The Wisdom of Crowds: not as easy as you think
I’ve been speaking against the idea of “Wisdom of the Crowd” in many tweets, but it might be good to explain why this is.
As usual, it starts with bad definitions of a good concept.
That is a big distinction, as the former implies that there is one large “crowd” (usually equated with the Internet) that is “wise”.
That idea has led to so many bad ideas and assumptions it’s just strange we can’t seem to get away from it.
Whole generations of apps have been created with exactly this idea as their basis. “The Crowd” willl somehow magically infuse Wisdom into our world.
As we can see from nearly all applications, this is just not true. “A lie can run around the world before the truth gets its boots on” is particularly true on our application platforms.
“The Wisdom of Crowds”, where the definite article is crucially in a different place implies that SOME crowds are wise. It is no mistake that Surowiecki lists the characteristics of such a “wise crowd” in the first chapter of his book.

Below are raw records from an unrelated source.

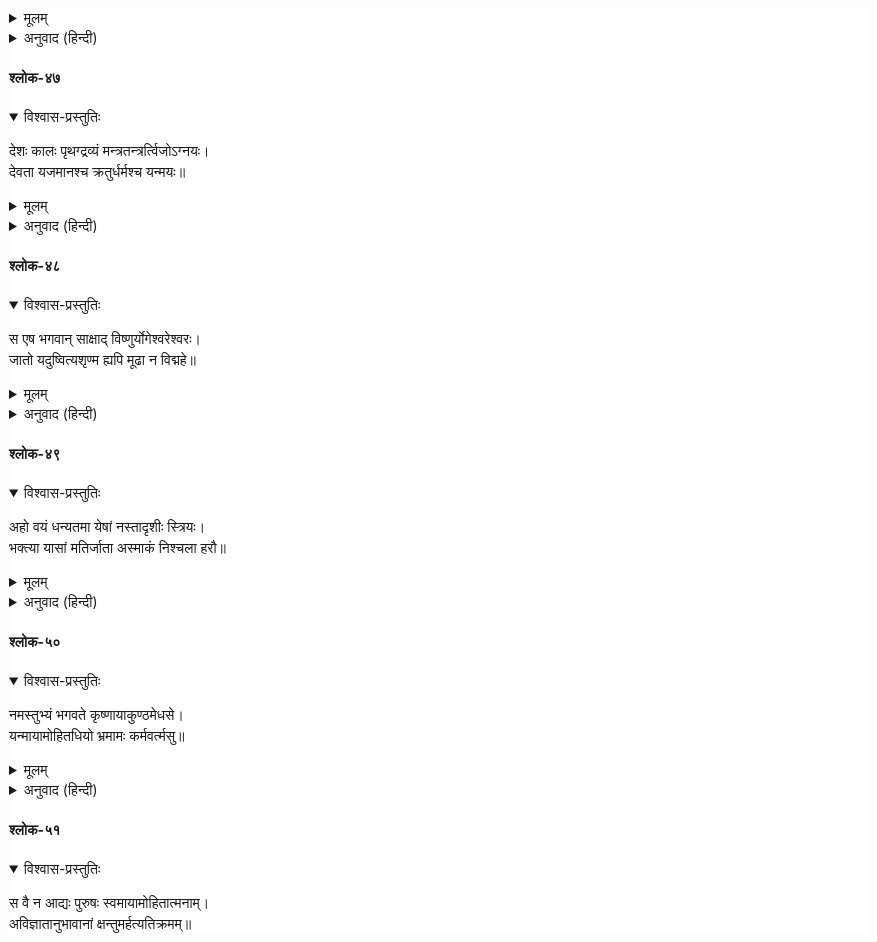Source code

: <details><summary>मूलम्</summary></details>

<details><summary>अनुवाद (हिन्दी)</summary></details>

#### श्लोक-४७


<details open><summary>विश्वास-प्रस्तुतिः</summary>

देशः कालः पृथग्द्रव्यं मन्त्रतन्त्रर्त्विजोऽग्नयः।  
देवता यजमानश्च क्रतुर्धर्मश्च यन्मयः॥
</details>

<details><summary>मूलम्</summary></details>

<details><summary>अनुवाद (हिन्दी)</summary></details>

#### श्लोक-४८


<details open><summary>विश्वास-प्रस्तुतिः</summary>

स एष भगवान् साक्षाद् विष्णुर्योगेश्वरेश्वरः।  
जातो यदुष्वित्यशृण्म ह्यपि मूढा न विद्महे॥
</details>

<details><summary>मूलम्</summary></details>

<details><summary>अनुवाद (हिन्दी)</summary></details>

#### श्लोक-४९


<details open><summary>विश्वास-प्रस्तुतिः</summary>

अहो वयं धन्यतमा येषां नस्तादृशीः स्त्रियः।  
भक्त्या यासां मतिर्जाता अस्माकं निश्चला हरौ॥
</details>

<details><summary>मूलम्</summary></details>

<details><summary>अनुवाद (हिन्दी)</summary></details>

#### श्लोक-५०


<details open><summary>विश्वास-प्रस्तुतिः</summary>

नमस्तुभ्यं भगवते कृष्णायाकुण्ठमेधसे।  
यन्मायामोहितधियो भ्रमामः कर्मवर्त्मसु॥
</details>

<details><summary>मूलम्</summary></details>

<details><summary>अनुवाद (हिन्दी)</summary></details>

#### श्लोक-५१


<details open><summary>विश्वास-प्रस्तुतिः</summary>

स वै न आद्यः पुरुषः स्वमायामोहितात्मनाम्।  
अविज्ञातानुभावानां क्षन्तुमर्हत्यतिक्रमम्॥
</details>
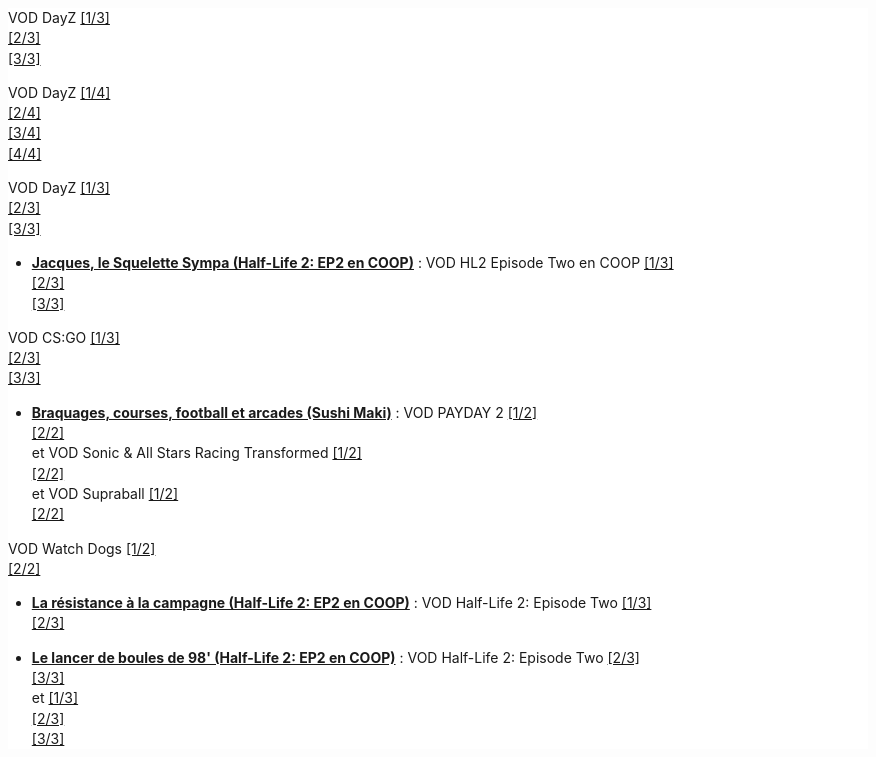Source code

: VOD DayZ 
[[1/3]](https://www.youtube.com/watch?v=RtirODlfVr8)  
[[2/3]](https://www.youtube.com/watch?v=xlrJg8vMdhw)  
[[3/3]](https://www.youtube.com/watch?v=ULsGl42_2_8)  

VOD DayZ 
[[1/4]](https://www.youtube.com/watch?v=DqruKwbuUd0)  
[[2/4]](https://www.youtube.com/watch?v=LwjiurJxlbE)  
[[3/4]](https://www.youtube.com/watch?v=-egvtUovOkg)  
[[4/4]](https://www.youtube.com/watch?v=gT93xPsgeOU)  

VOD DayZ 
[[1/3]](https://www.youtube.com/watch?v=GBvWEXbxSLY)  
[[2/3]](https://www.youtube.com/watch?v=p0RNsk4Ygew)  
[[3/3]](https://www.youtube.com/watch?v=g0twxm-1d5I)  

* **[Jacques, le Squelette Sympa (Half-Life 2: EP2 en COOP)](https://www.youtube.com/watch?v=jHhlbjs60D4)** : 
VOD HL2 Episode Two en COOP 
[[1/3]](https://www.youtube.com/watch?v=_f-5SEqsSr4)  
[[2/3]](https://www.youtube.com/watch?v=XohloSJVYcU)  
[[3/3]](https://www.youtube.com/watch?v=bVLsGfxgBl0)  

VOD CS:GO 
[[1/3]](https://www.youtube.com/watch?v=JTWhU1toP6U)  
[[2/3]](https://www.youtube.com/watch?v=T4PLakrI6k0)  
[[3/3]](https://www.youtube.com/watch?v=btKaqpHhMo0)  

* **[Braquages, courses, football et arcades (Sushi Maki)](https://www.youtube.com/watch?v=fb89x2Sk3pw)** : 
VOD PAYDAY 2 
[[1/2]](https://www.youtube.com/watch?v=tA4hFuXkIFw)  
[[2/2]](https://www.youtube.com/watch?v=oXEgbHFoMHo)  
et 
VOD Sonic & All Stars Racing Transformed 
[[1/2]](https://www.youtube.com/watch?v=QBIVXFyHgJ4)  
[[2/2]](https://www.youtube.com/watch?v=kLBVeeLl13M)  
et 
VOD Supraball 
[[1/2]](https://www.youtube.com/watch?v=bVLsGfxgBl0)  
[[2/2]](https://www.youtube.com/watch?v=JTWhU1toP6U)  

VOD Watch Dogs 
[[1/2]](https://www.youtube.com/watch?v=U5Cr9gXOkOs)  
[[2/2]](https://www.youtube.com/watch?v=ldwfO-JEe-w)  

* **[La résistance à la campagne (Half-Life 2: EP2 en COOP)](https://www.youtube.com/watch?v=7Fd8uKHpxLE)** : 
VOD Half-Life 2: Episode Two 
[[1/3]](https://www.youtube.com/watch?v=ldwfO-JEe-w)  
[[2/3]](https://www.youtube.com/watch?v=Aq8zxIu-YJM)  

* **[Le lancer de boules de 98' (Half-Life 2: EP2 en COOP)](https://www.youtube.com/watch?v=bqZgn7wBbHM)** : 
VOD Half-Life 2: Episode Two 
[[2/3]](https://www.youtube.com/watch?v=Aq8zxIu-YJM)  
[[3/3]](https://www.youtube.com/watch?v=BmYBYkLr_rE)  
et 
[[1/3]](https://www.youtube.com/watch?v=jBabpG4PCJY)  
[[2/3]](https://www.youtube.com/watch?v=BABinBb58_s)  
[[3/3]](https://www.youtube.com/watch?v=YKDG3Iu6IKk)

Without them, it would be useless.
Surowiecki didn’t publish a one page pamflet with the sentence “The crowd is wise, so there.”
That’s what unwise crowds seem to have made out of it, in a supreme twist of irony.
Surowiecki lists four characteristics for a Wise Crowd:
1. Diversity of opinion
2. Independence of members from one another
4. Effective ways to aggregate opinions
Without these, it is an unwise crowd, and at worst a mob.
Let’s go over them:
Diversity of opinion
Each person needs to have his or her OWN opinion. It can be informed or uninformed. As a group however, it needs to have at least SOME accurate information available.
Independence of members from one another
People’s opinions need to be independent from the ones around them. They must not have a conflict of interest, so to say, of whatever form.
People should be able to specialise and have access to “local” knowledge.
I would take “local” here in the broader sense, not geographically. To a biologist, knowledge of biology is “local”, too.
Effective ways to aggregate opinions
The group needs to have a way to turn their private opinions into a common one.
All these four are necessary to form a “wise” crowd. If not, you get group that will not work.
Consider a crowd that only has ways to aggregate opinions. If the opinions of such a crowd are uninformed, you will get a mob that acts solely on bad information. In his book, stock market panic is described in this way.
A group that has decentralisation only will have no way to forge the different sources of knowledge into a more coherent whole. It would just result in provincial bickering.
There is definitely wisdom in crowds, but sadly the term “Wisdom of the Crowd” has become a stale buzz word that proposes easy fixes.
“Just ask the crowd” is the worst way to conduct your business.
Any business owner knows that blindly asking customers “what they want” is ludicrous. Most customers cannot articulate what they want.
If Apple had polled “the crowd” it would never have produced the iPhone.
If Ford had polled “the crowd” it would have stopped producing cars and never implemented the assembly line.
Crowds can be very wise indeed, but not ALL crowds.
Our crypto sector suffers from this disease, too.
Twitter polls, voting on the blockchain, “decentralised communities”: useless unless the above is taken into account.
Crowds that are uninformed are mobs: they do not add, they break things down.
Crowds that don’t want to aggregate opinions but just push one agenda are lobby groups: horrible things.
Crowds that are dominated by their adoration for or dependence of a leader figure are armies.
Crowds that cannot form or are not allowed to form their own opinions are harassment groups.
I am all for the wisdom of crowds, but not if the concept is just another filler word.
It is certainly possible to get them. But as long as influencers keep using them the uninformed way, I will keep ridiculing them for it.